**Work instruction**
Only one stretch of the listing below is wanted. Give it again exactly, from the line with "gyermekdalok;" through the line with "WWW V2.01.01/167".

**Provided entries**
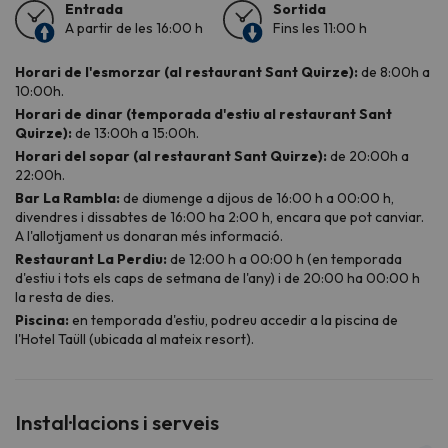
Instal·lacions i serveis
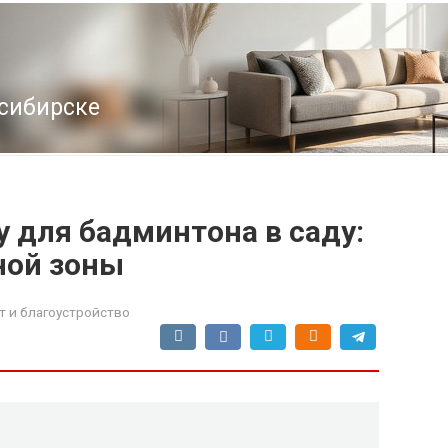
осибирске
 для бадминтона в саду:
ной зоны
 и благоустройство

==

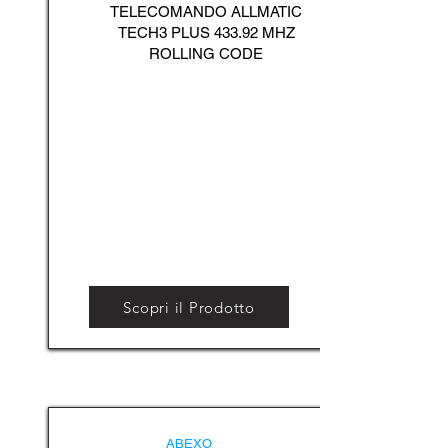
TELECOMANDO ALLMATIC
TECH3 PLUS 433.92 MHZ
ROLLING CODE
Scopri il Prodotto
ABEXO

--

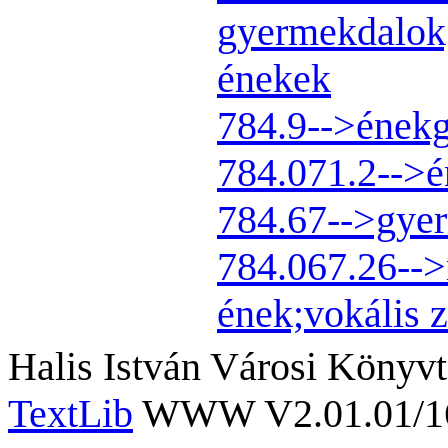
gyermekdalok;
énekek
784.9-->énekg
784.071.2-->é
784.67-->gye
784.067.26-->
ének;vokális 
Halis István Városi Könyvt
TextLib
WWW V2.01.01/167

**Exercise output**
gyermekdalok;
énekek
784.9-->énekg
784.071.2-->é
784.67-->gye
784.067.26-->
ének;vokális 
Halis István Városi Könyvt
TextLib
WWW V2.01.01/167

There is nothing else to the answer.